Rio -  O Brasil não deve cumprir no tempo previsto (até 2033) a meta do Plano Nacional de Saneamento Básico do governo federal, de universalização do acesso ao tratamento de esgoto e água. A conclusão é do Instituto Trata Brasil, com base em seu Ranking do Saneamento Básico, divulgado semana passada. Só 39% da população tinham em 2013 esgoto tratado – evolução de apenas 0,3% em relação ao ano anterior.
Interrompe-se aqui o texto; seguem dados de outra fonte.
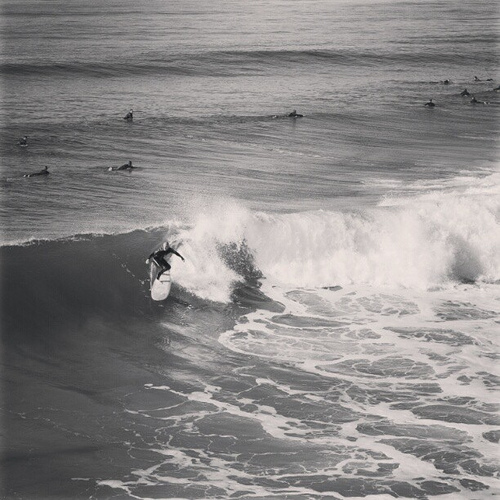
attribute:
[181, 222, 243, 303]
wave — breaking 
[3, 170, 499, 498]
spray — White 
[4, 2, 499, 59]
sea — calm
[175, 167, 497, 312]
violent waters — Violent 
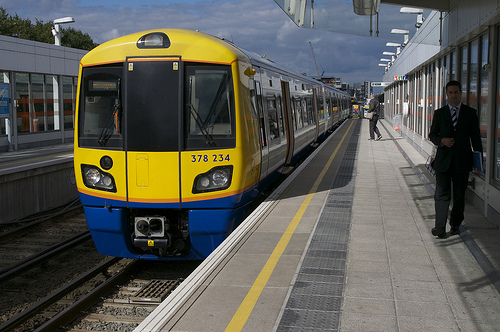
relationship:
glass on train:
[294, 92, 319, 129] [81, 25, 258, 242]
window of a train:
[183, 67, 234, 136] [71, 23, 359, 263]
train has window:
[60, 15, 361, 283] [74, 56, 239, 168]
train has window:
[60, 15, 361, 283] [78, 58, 126, 146]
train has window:
[60, 15, 361, 283] [180, 56, 238, 153]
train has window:
[60, 15, 361, 283] [263, 86, 285, 153]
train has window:
[60, 15, 361, 283] [288, 93, 308, 141]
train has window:
[60, 15, 361, 283] [308, 90, 325, 125]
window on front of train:
[183, 67, 234, 136] [78, 30, 375, 278]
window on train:
[183, 67, 234, 136] [60, 15, 361, 283]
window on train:
[183, 67, 234, 136] [71, 23, 359, 263]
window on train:
[253, 81, 268, 152] [71, 23, 359, 263]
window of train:
[253, 78, 269, 150] [60, 15, 361, 283]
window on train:
[267, 56, 367, 171] [60, 15, 361, 283]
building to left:
[3, 30, 88, 153] [4, 0, 99, 330]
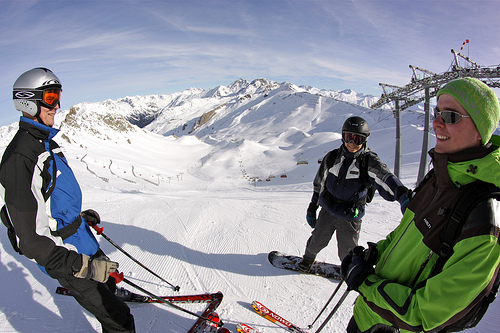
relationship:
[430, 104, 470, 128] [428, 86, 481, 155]
glasses on face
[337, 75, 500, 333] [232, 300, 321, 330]
adult on skiis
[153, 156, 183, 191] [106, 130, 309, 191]
snow on hill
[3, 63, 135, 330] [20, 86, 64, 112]
man wearing goggles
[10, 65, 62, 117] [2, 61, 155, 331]
helmet on man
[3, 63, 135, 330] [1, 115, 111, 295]
man wearing jacket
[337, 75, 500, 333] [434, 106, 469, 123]
adult wearing glasses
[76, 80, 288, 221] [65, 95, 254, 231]
mountain with snow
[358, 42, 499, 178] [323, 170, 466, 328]
adult in suit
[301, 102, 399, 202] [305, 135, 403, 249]
adult in suit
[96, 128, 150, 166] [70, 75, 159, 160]
snow on mountain side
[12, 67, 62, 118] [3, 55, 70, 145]
helmet on head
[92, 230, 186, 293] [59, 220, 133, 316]
ski pole in hand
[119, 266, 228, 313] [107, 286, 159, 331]
skis on feet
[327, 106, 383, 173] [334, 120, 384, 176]
helmet on head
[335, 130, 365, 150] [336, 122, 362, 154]
ski goggles on face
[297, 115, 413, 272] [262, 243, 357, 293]
adult on snowboard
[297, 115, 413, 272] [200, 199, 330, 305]
adult on mountain top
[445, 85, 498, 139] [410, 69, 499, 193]
hat on man's head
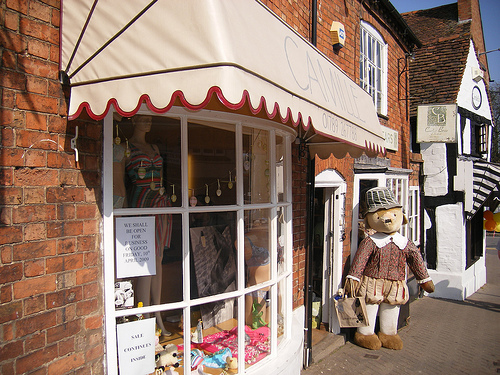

Segundo o Trata Brasil, isso significa que mais de 5 mil piscinas olímpicas de esgoto não tratado foram jogadas por dia na natureza, em 2013.

O Estado do Rio só tem um município%2C Niterói%2C na lista de cidades brasileiras em boas condiçõesAgência O Dia

O ranking avaliou serviços de água e esgoto das 100 maiores cidades do país – nas quais vivem 80 milhões (40% da população do Brasil). “A maior parte delas não vai atingir todos os indicadores, principalmente de tratamento de esgoto e redução de perda de água”, disse Édison Carlos, presidente executivo do instituto. “O avanço obtido nos últimos cinco anos é relevante, mas insuficiente” .

Segundo o levantamento, destas maiores cidades, 8 já atingiram a universalização dos serviços e 12 se encaminham para alcançá-la em breve. Já entre as 20 últimas colocadas, nenhuma atingirá a meta até 2033.

A única cidade representante do Estado do Rio entre as melhores do ranking é Niterói, em 6º lugar. Os demais municípios fluminenses classificados como grandes cidades não ficaram nem perto das dez primeiras colocadas da lista de 100. Petrópolis é a próxima a aparecer, na 25ª posição. Também foram citadas Volta Redonda (30ª), Campos (45ª) e a capital, em 56º lugar. Já as que ficaram entre as piores do país são: São João de Meriti (91ª), São Gonçalo (90ª), Caxias (88ª), Nova Iguaçu (87ª) e Belford Roxo (82ª).